[Start of section]

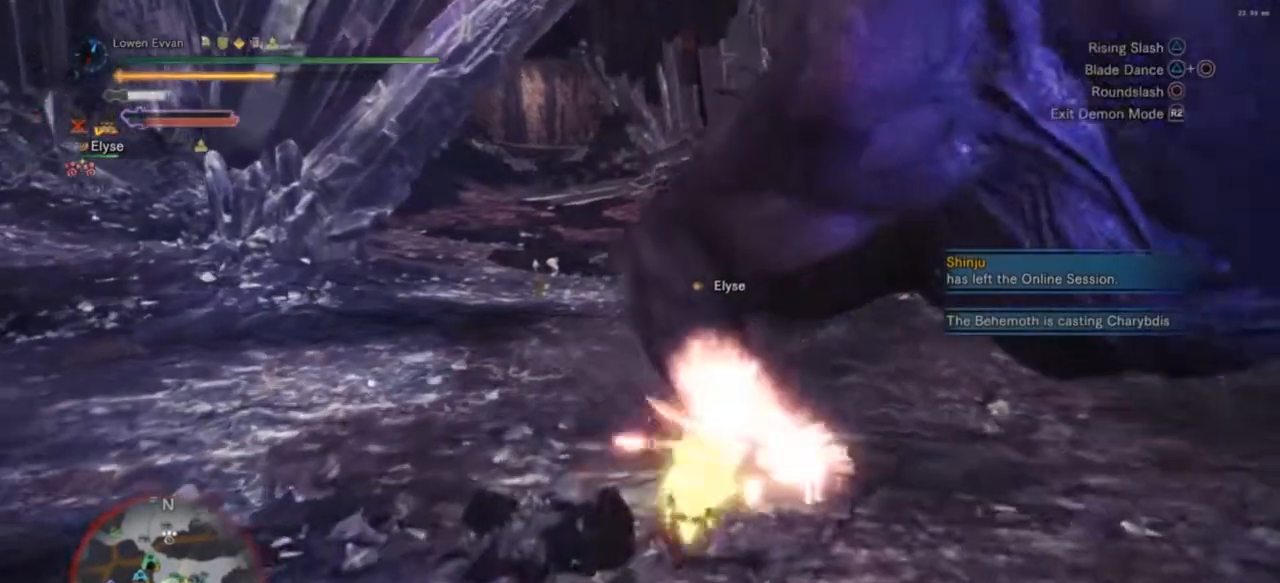
{"buttons": [], "left_stick": "center", "right_stick": "center", "events": [[67, "CIRCLE", "up"], [200, "left_stick", "right"], [267, "TRIANGLE", "down"], [300, "left_stick", "center"], [367, "TRIANGLE", "up"], [467, "TRIANGLE", "down"], [500, "TRIANGLE", "up"]]}
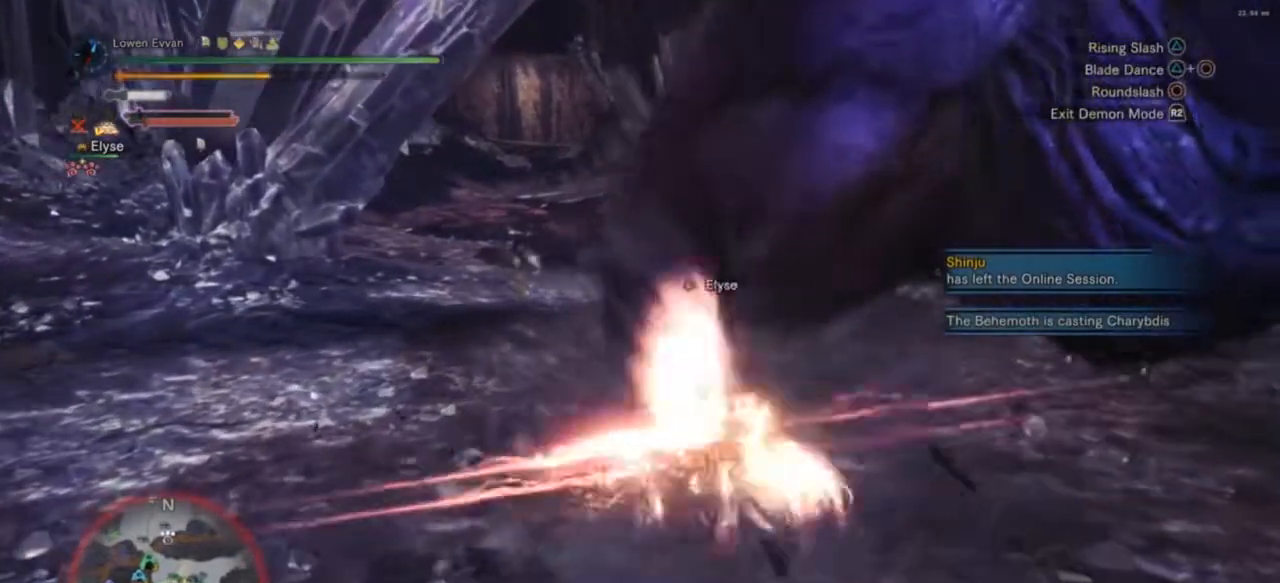
{"buttons": [], "left_stick": "right", "right_stick": "center", "events": [[67, "TRIANGLE", "down"], [167, "TRIANGLE", "up"], [267, "TRIANGLE", "down"], [333, "left_stick", "right"], [433, "TRIANGLE", "up"]]}
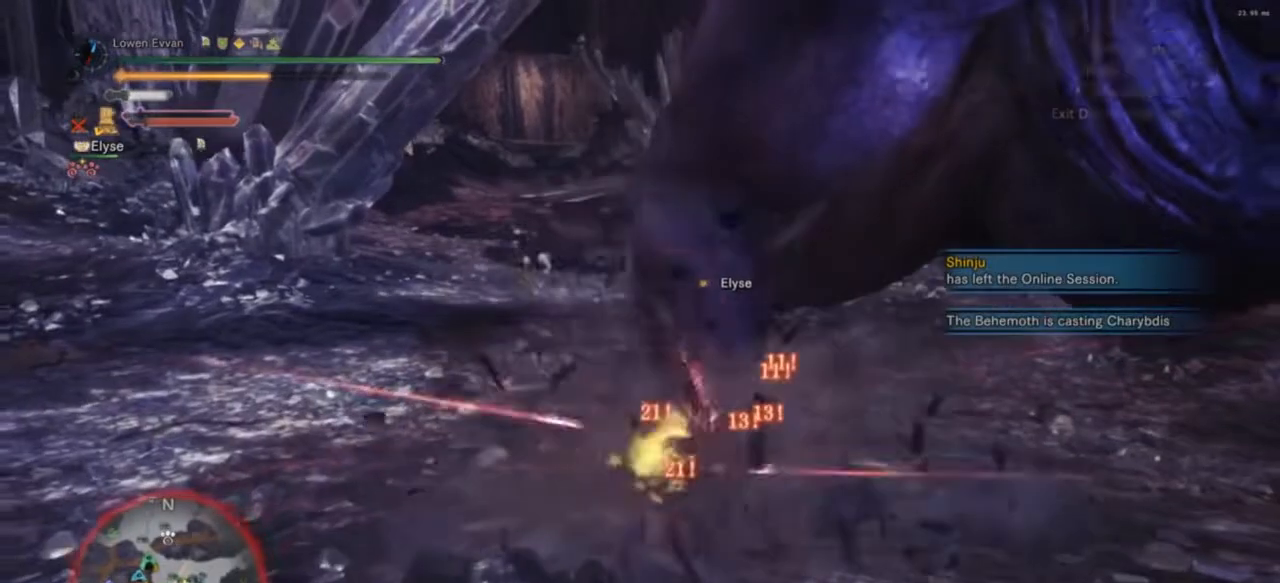
{"buttons": [], "left_stick": "right", "right_stick": "center", "events": [[33, "TRIANGLE", "down"], [100, "TRIANGLE", "up"], [167, "TRIANGLE", "down"], [267, "TRIANGLE", "up"], [333, "TRIANGLE", "down"], [433, "TRIANGLE", "up"]]}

[End of section]

▶ **WORK ORDER**
Please output the material above unchanged, apart from removing the pictures.

▶ **SOLUTION TO THE PROBLEM**
{"buttons": [], "left_stick": "center", "right_stick": "center", "events": [[67, "CIRCLE", "up"], [200, "left_stick", "right"], [267, "TRIANGLE", "down"], [300, "left_stick", "center"], [367, "TRIANGLE", "up"], [467, "TRIANGLE", "down"], [500, "TRIANGLE", "up"]]}
{"buttons": [], "left_stick": "right", "right_stick": "center", "events": [[67, "TRIANGLE", "down"], [167, "TRIANGLE", "up"], [267, "TRIANGLE", "down"], [333, "left_stick", "right"], [433, "TRIANGLE", "up"]]}
{"buttons": [], "left_stick": "right", "right_stick": "center", "events": [[33, "TRIANGLE", "down"], [100, "TRIANGLE", "up"], [167, "TRIANGLE", "down"], [267, "TRIANGLE", "up"], [333, "TRIANGLE", "down"], [433, "TRIANGLE", "up"]]}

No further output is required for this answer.